I would stick with RO water while the plant is still rather young. When the plant is bigger and can tolerate higher PPMs, then you can use tap water. The amount of PPMs in tap water won't impact the total PPMs at higher concentrations. However, I recommend letting the tap water sit for at least a day before using to allow for some of the chlorine to evaporate out. But, RO water provides a "blank canvas" that allows you to control exactly what the TDS contain at lower concentration levels.
 
davecw

davecw

Just keep increases of your nutrients in gradual doses. Yesterday, I added 1 tsp of each (GH Trio and CalMag) into 18 gallons and added another tsp of each today, so it only increases the amount by 50 PPMs each day until it's to the recommended levels. This morning I noticed a small brown spot on one of the leaves which indicated a deficiency in calcium, ergo I've fed it another tsp of CalMag. Again, for me it's easier to correct underfeeding than to correct overfeeding.

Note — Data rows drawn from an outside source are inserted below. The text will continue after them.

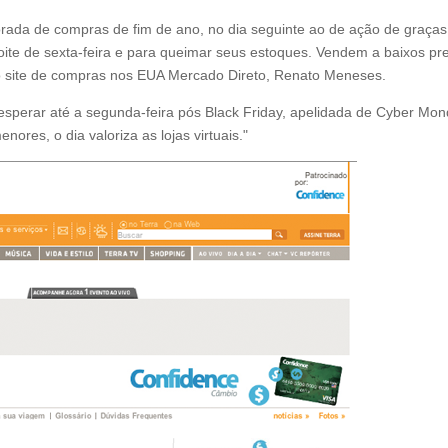
rada de compras de fim de ano, no dia seguinte ao de ação de graças
noite de sexta-feira e para queimar seus estoques. Vendem a baixos pr
ca do site de compras nos EUA Mercado Direto, Renato Meneses.
perar até a segunda-feira pós Black Friday, apelidada de Cyber Mo
res, o dia valoriza as lojas virtuais."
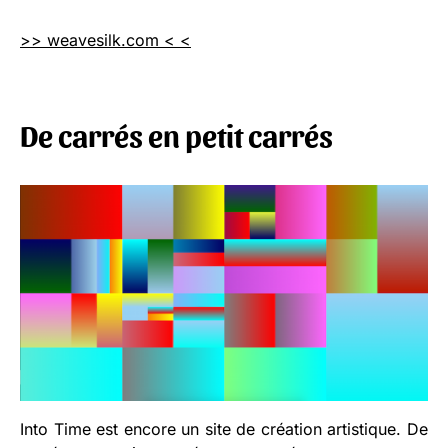
>> weavesilk.com < <
De carrés en petit carrés
Into Time est encore un site de création artistique. De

I would stick with RO water while the plant is still rather young. When the plant is bigger and can tolerate higher PPMs, then you can use tap water. The amount of PPMs in tap water won't impact the total PPMs at higher concentrations. However, I recommend letting the tap water sit for at least a day before using to allow for some of the chlorine to evaporate out. But, RO water provides a "blank canvas" that allows you to control exactly what the TDS contain at lower concentration levels.
I have a Rainsoft water softener that my Rainsoft RO system gets the water from. Do you think the the water could still harmful because it came from the water softener even though its going through the RO system?
 
Xebediah

Xebediah

Do you think the the water could still harmful because it came from the water softener even though its going through the RO system?
As long as it's PH is adjusted correctly and you add back in the the calcium and magnesium you should be fine.
 
Peppersmints

Peppersmints

Supporter
Im not using the same nutrients line, whoever, a meter for tds/ppm is required to figure if its a lockdown or a defiency. You can mesure the water going back out into the reservoir if needed, you will know if its higher in ppm then what goes in...you probably have a lockdown. I am personnaly using tap water instead of RO but, some city use chlorine that could be harmfull, just let it air out if you city using it. Also avoid any salt water filtration system... In the case of a lockdown, you want ppm as much as possible on the low ( same between schedule nutrients change, and same at the end flush for the last fews days. Depending on the medium using, the PH could also cause a lockdown if not in the right range ( 6.2 ph for VEG , and 5.8 ph for Flower seem ideal and basic knowledge to remind of ! ) Dont expect your plant to take back from a defiency if your using RO water for 2 days...tap water should help in this case.
 
GREENSOURCE

GREENSOURCE

I have a Rainsoft water softener that my Rainsoft RO system gets the water from. Do you think the the water could still harmful because it came from the water softener even though its going through the RO system?
No
 
davecw

davecw

I got a tds/ec meter. Water out of my RO is ppm 120 so I'm guessing I need to replace the filters. I flushed for a few days and backed off the nutes. Ppm is now at 320 after adding 5 ml calmag, 2.4 ml macro, gro, and bloom to 3 gallons. I also ph'd water to 5.8 before adding nutes this time as I read that adding pH down to nute water could cause a lockout. Ph didn't change after adding nutes. If the signs of deficiency don't show again I'll keep same ppm for a couple more weeks before raising it again.
 
Peppersmints

Peppersmints

Supporter
make sure you calibrate the tds meter upon first use, and mind the water temperature as it can change the ph result by a bit !
5.8 is a reference at a certain temperature for the probe or meter you are using, and you mention that water feel cool

I dont use dwc personnaly, you may look at my current grow journal, im around 1300ppm right now, but I usually stay around 1100. My reservoir temperature stay around 64f-68f night-day, Day 45 flower now ! If you want to share more photo of the plants overall so we can see if the rest is healthy, but your overall setup, is your bucket directly on the ground, in a basement?